◆ DATA FOR THIS TASK ◆
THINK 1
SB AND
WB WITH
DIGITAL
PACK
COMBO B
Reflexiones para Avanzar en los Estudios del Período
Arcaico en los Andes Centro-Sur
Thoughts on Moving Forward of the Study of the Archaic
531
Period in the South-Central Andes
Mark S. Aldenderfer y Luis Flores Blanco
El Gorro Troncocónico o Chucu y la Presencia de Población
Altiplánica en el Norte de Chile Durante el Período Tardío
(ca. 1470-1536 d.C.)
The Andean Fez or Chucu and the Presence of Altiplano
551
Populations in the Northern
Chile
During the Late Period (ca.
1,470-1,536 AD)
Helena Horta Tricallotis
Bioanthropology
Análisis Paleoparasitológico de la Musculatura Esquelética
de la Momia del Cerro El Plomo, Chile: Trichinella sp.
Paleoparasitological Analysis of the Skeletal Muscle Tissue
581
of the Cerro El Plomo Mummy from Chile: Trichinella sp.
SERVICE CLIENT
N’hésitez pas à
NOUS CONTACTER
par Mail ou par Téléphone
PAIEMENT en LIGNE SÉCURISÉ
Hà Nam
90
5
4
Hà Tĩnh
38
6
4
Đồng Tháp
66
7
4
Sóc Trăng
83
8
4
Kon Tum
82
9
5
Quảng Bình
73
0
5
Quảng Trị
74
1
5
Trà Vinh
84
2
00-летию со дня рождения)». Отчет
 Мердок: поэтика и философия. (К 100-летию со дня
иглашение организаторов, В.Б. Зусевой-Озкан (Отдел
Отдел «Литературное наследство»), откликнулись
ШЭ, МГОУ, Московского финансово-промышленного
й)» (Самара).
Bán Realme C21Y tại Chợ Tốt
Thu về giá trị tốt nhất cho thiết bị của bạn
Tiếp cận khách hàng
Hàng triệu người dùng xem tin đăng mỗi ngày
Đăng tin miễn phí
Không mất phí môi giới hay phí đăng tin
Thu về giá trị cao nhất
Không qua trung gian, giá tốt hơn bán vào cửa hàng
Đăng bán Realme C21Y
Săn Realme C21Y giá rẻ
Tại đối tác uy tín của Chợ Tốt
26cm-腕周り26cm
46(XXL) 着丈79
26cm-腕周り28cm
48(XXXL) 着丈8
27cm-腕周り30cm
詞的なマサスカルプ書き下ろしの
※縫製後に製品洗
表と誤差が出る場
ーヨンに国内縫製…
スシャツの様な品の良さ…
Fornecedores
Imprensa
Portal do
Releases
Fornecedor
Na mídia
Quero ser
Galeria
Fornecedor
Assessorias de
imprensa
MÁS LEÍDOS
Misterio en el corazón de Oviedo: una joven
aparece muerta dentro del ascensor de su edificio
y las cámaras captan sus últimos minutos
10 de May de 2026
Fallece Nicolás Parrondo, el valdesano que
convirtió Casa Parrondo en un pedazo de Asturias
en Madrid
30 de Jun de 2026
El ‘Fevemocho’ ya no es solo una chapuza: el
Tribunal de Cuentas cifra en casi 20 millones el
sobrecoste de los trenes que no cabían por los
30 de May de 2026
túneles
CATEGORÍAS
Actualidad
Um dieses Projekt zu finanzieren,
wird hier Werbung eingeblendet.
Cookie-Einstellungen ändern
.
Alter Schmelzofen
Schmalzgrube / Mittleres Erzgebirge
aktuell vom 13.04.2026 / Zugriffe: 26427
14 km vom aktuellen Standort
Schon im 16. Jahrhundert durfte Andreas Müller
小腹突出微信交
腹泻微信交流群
---
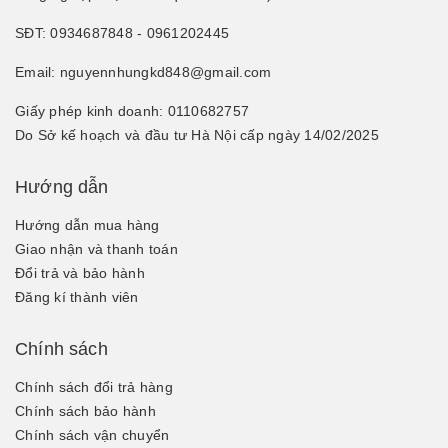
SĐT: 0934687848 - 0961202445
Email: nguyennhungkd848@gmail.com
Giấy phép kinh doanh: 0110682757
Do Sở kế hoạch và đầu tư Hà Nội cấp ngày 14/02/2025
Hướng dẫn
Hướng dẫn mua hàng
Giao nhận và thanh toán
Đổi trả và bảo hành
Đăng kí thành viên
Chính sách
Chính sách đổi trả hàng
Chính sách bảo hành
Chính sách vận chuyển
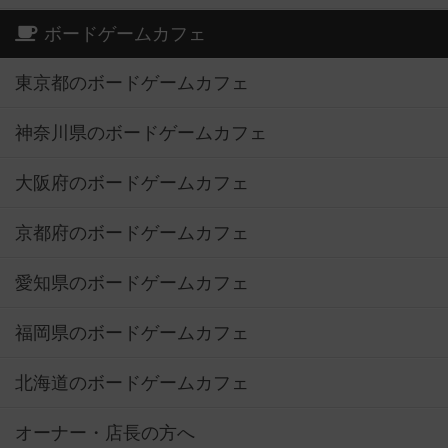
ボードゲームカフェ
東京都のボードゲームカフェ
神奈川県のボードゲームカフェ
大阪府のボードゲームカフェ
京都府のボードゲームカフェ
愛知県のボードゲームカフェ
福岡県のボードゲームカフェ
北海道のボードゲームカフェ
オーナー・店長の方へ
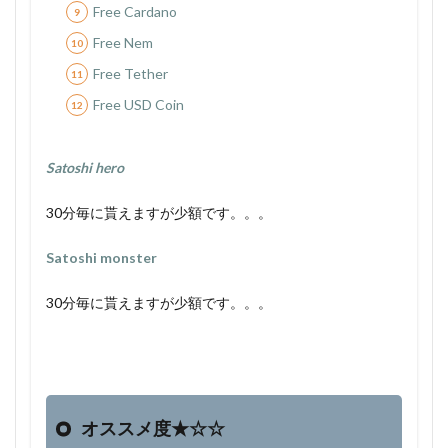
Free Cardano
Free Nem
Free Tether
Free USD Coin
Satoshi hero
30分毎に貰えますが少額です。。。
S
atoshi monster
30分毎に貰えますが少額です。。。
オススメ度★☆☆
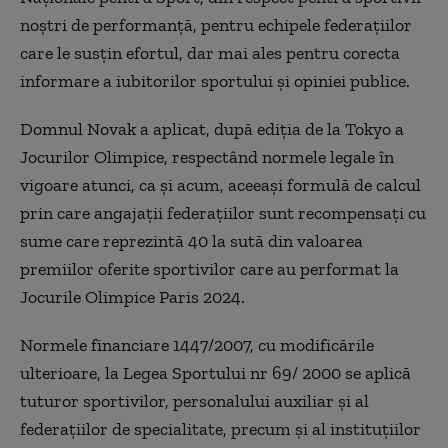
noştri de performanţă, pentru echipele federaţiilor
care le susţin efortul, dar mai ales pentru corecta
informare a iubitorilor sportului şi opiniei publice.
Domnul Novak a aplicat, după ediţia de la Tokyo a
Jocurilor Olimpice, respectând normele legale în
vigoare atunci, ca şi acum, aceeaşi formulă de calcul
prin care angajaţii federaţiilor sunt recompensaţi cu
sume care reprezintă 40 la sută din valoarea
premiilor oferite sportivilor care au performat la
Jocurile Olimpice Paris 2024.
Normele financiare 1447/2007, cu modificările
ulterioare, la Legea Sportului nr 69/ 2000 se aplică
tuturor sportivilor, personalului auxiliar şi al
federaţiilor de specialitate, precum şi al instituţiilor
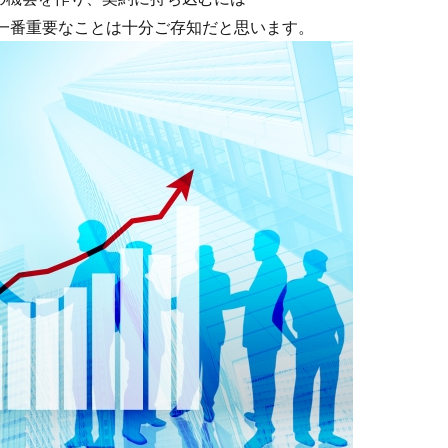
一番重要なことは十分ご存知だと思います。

◆ TASK STATEMENT ◆
Throughout the data above, find each line that includes the string "sportivilor"; state only how many there are.

◆ OUTPUT FOR THIS EXERCISE ◆
2